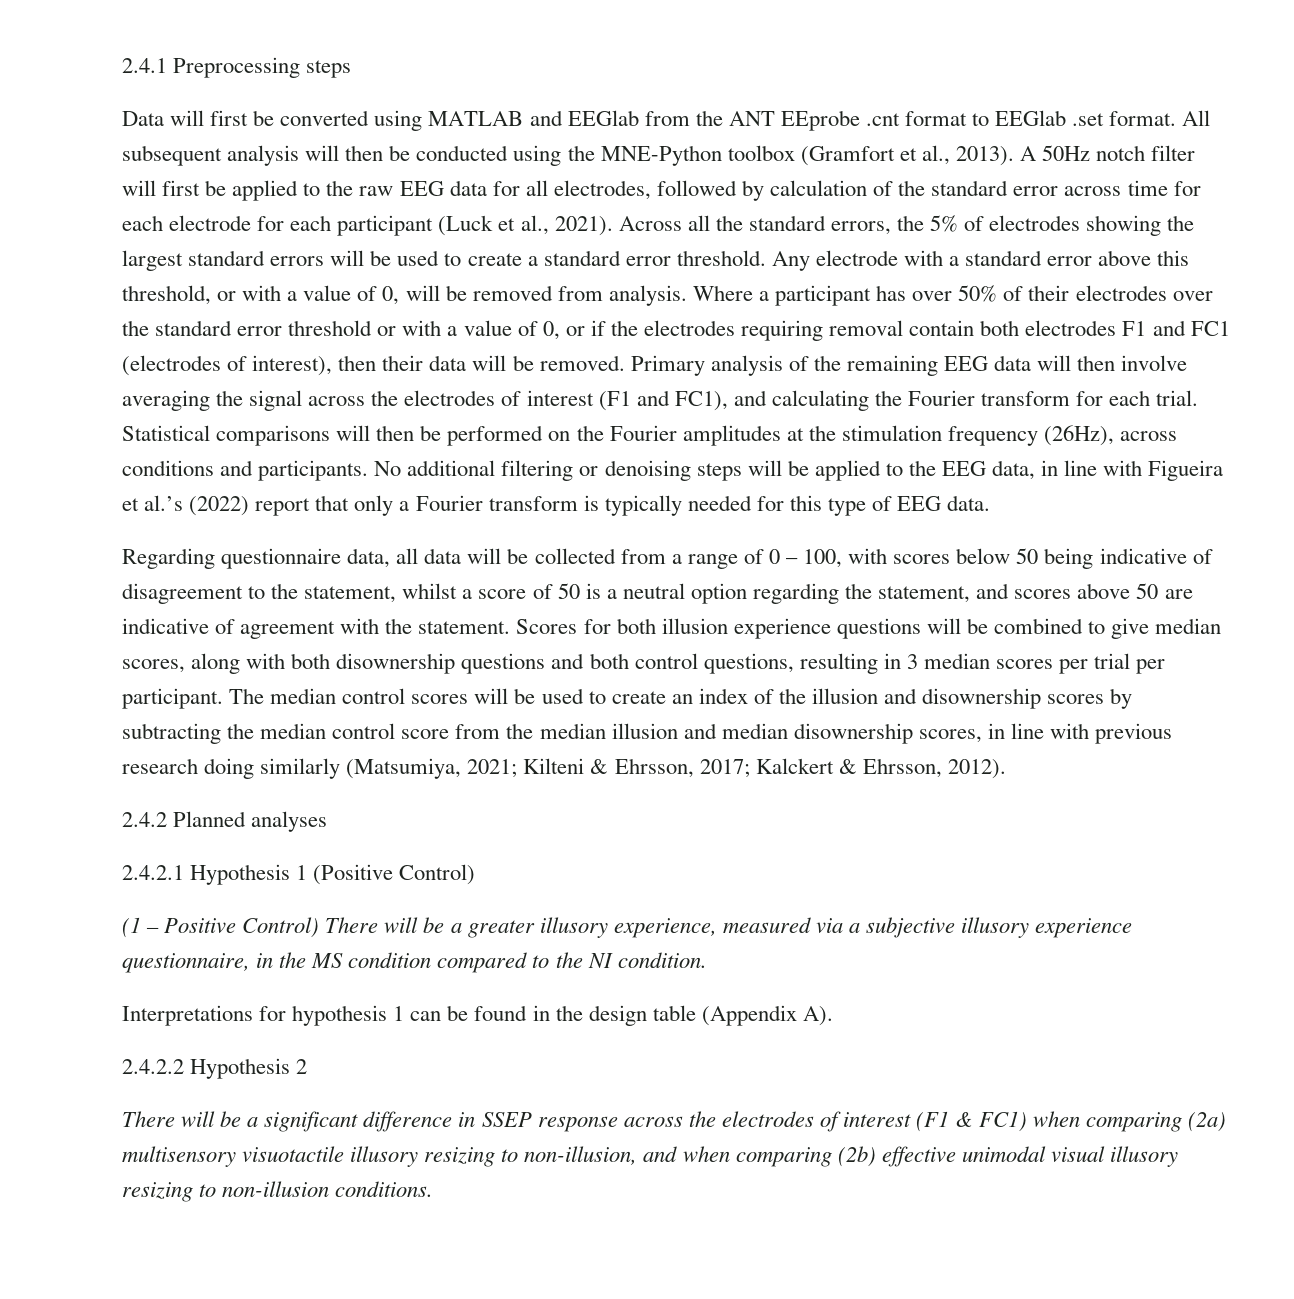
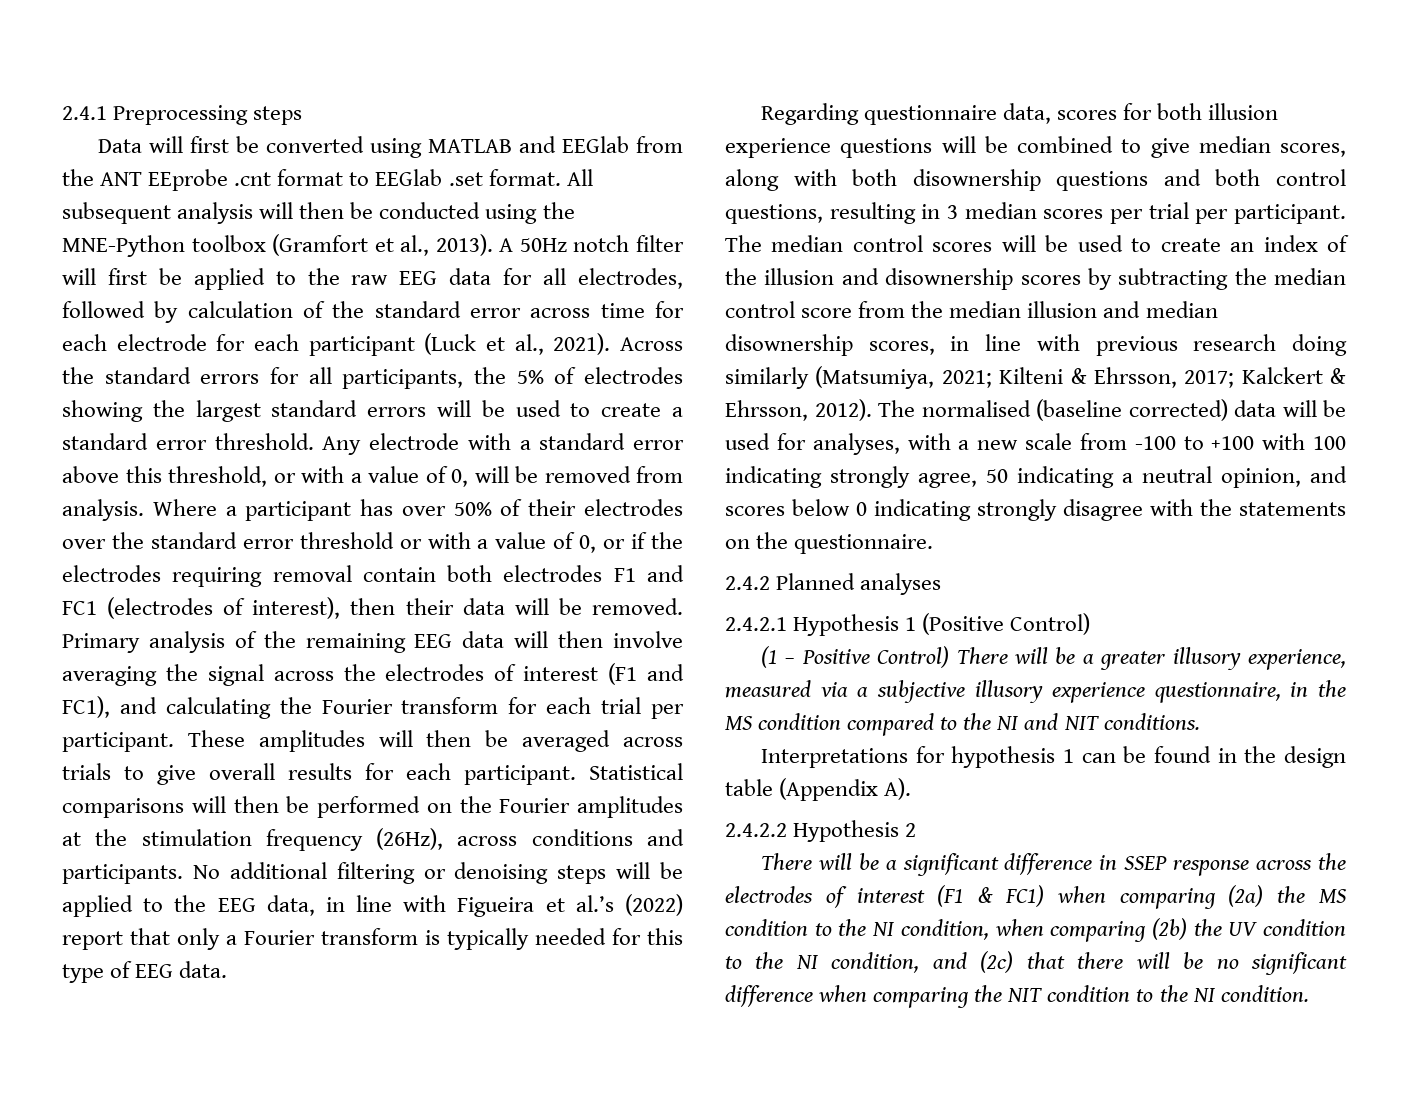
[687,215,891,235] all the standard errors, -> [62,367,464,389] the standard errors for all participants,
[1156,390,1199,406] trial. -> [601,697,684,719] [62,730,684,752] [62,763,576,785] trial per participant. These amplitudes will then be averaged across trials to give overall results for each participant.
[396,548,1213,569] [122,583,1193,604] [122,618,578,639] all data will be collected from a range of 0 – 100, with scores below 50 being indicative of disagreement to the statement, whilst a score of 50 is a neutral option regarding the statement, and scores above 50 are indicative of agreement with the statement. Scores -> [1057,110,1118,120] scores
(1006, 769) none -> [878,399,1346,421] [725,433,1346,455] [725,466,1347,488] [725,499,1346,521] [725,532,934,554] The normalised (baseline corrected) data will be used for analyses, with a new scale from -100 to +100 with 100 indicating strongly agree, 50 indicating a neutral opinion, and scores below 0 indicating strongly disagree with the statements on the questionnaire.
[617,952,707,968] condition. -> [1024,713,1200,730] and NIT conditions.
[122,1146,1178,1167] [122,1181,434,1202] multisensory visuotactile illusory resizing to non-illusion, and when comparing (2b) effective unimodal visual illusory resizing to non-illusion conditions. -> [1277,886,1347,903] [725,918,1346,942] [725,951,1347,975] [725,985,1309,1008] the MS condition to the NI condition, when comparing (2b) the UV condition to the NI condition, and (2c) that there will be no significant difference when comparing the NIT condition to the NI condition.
============
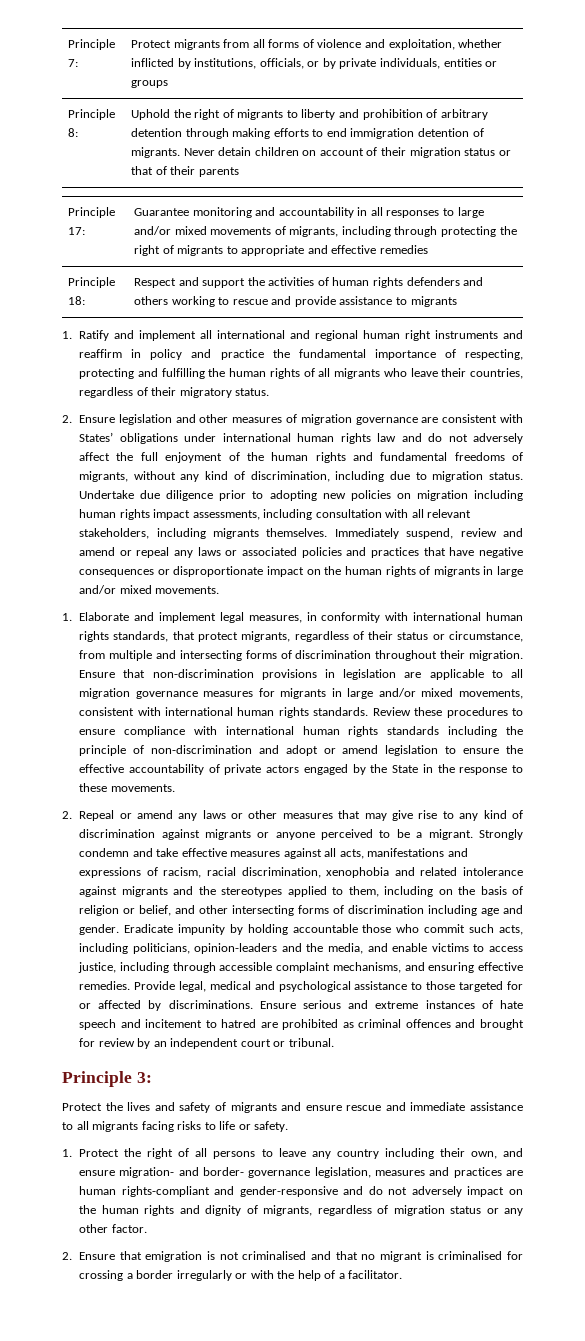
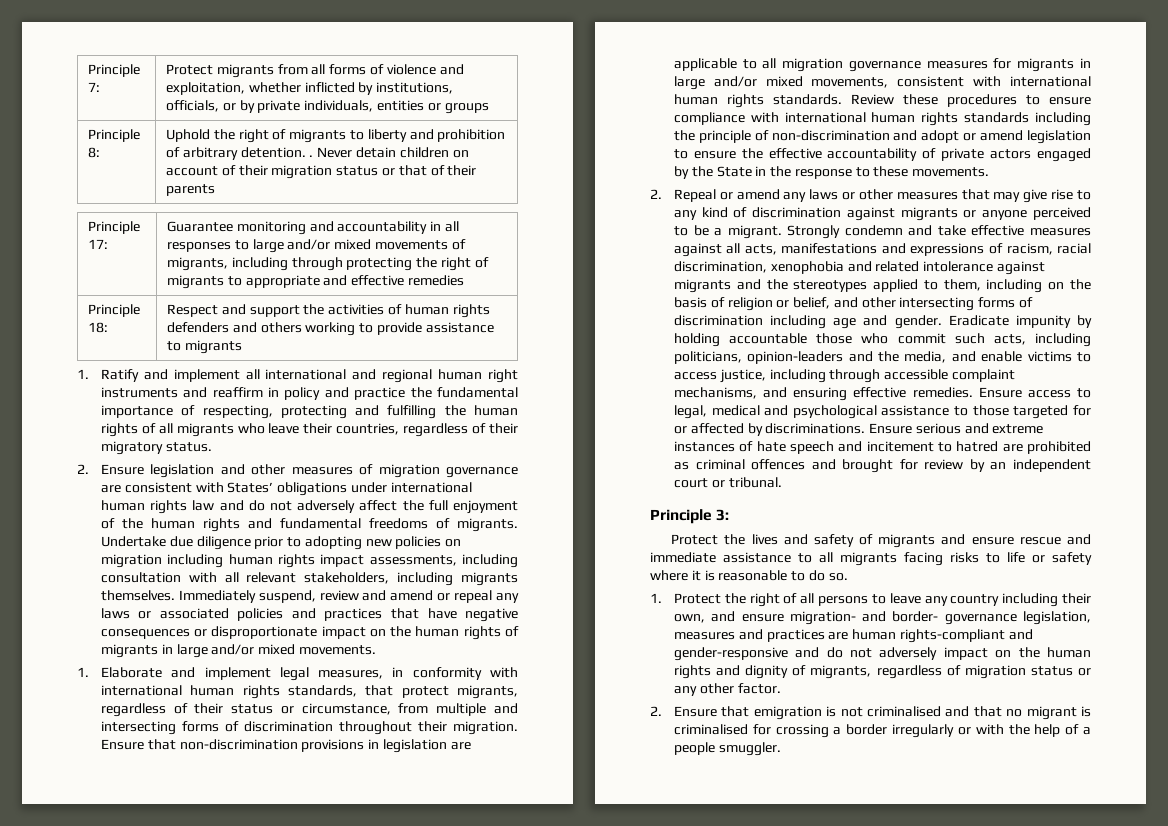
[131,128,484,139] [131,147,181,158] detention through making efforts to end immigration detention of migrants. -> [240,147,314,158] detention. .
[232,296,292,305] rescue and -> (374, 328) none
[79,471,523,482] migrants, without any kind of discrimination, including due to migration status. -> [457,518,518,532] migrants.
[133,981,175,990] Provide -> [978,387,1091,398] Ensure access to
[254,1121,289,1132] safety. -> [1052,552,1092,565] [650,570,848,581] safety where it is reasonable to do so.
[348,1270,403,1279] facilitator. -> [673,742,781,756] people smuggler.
============
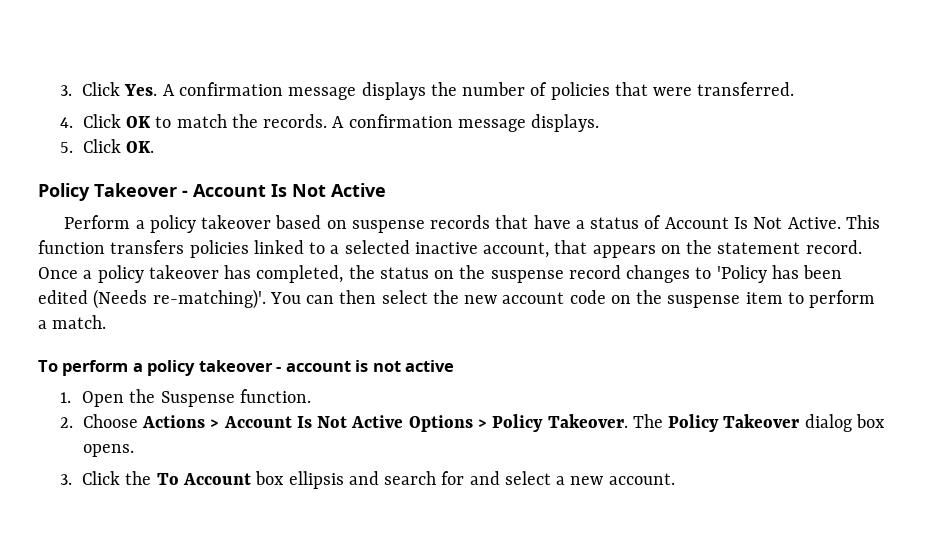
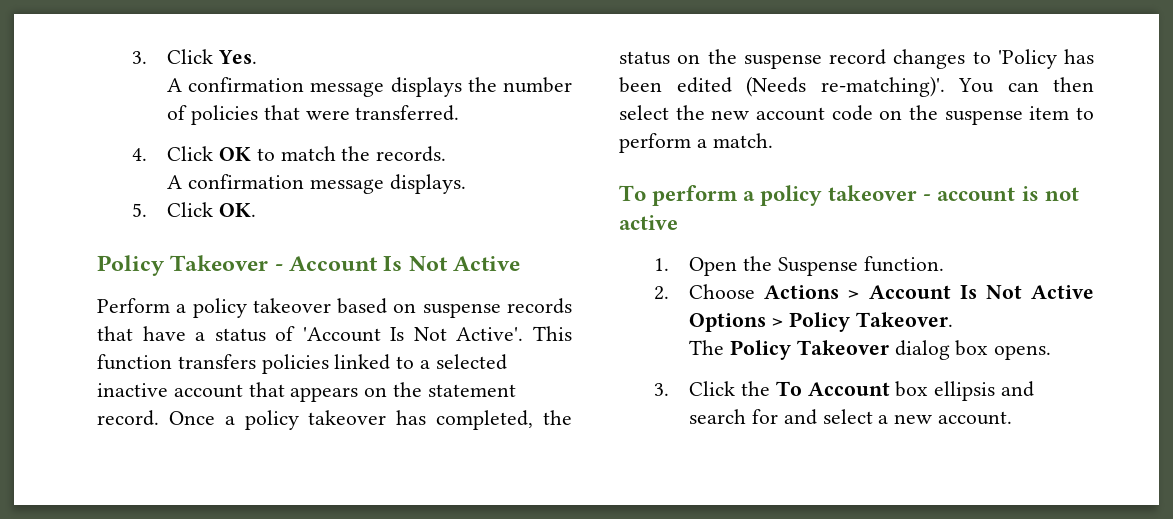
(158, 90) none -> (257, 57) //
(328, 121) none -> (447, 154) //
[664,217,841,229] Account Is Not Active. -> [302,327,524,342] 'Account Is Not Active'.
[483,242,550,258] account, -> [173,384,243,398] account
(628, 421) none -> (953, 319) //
============
* _WORK REQUEST_
Could you set down, word for word, only the lines above from the line with "[396,548,1213,569] [122,583,1193,604] [122,618,578,639]" to the line with "[617,952,707,968] condition. ->", including both?

* _TASK SOLUTION_
[396,548,1213,569] [122,583,1193,604] [122,618,578,639] all data will be collected from a range of 0 – 100, with scores below 50 being indicative of disagreement to the statement, whilst a score of 50 is a neutral option regarding the statement, and scores above 50 are indicative of agreement with the statement. Scores -> [1057,110,1118,120] scores
(1006, 769) none -> [878,399,1346,421] [725,433,1346,455] [725,466,1347,488] [725,499,1346,521] [725,532,934,554] The normalised (baseline corrected) data will be used for analyses, with a new scale from -100 to +100 with 100 indicating strongly agree, 50 indicating a neutral opinion, and scores below 0 indicating strongly disagree with the statements on the questionnaire.
[617,952,707,968] condition. -> [1024,713,1200,730] and NIT conditions.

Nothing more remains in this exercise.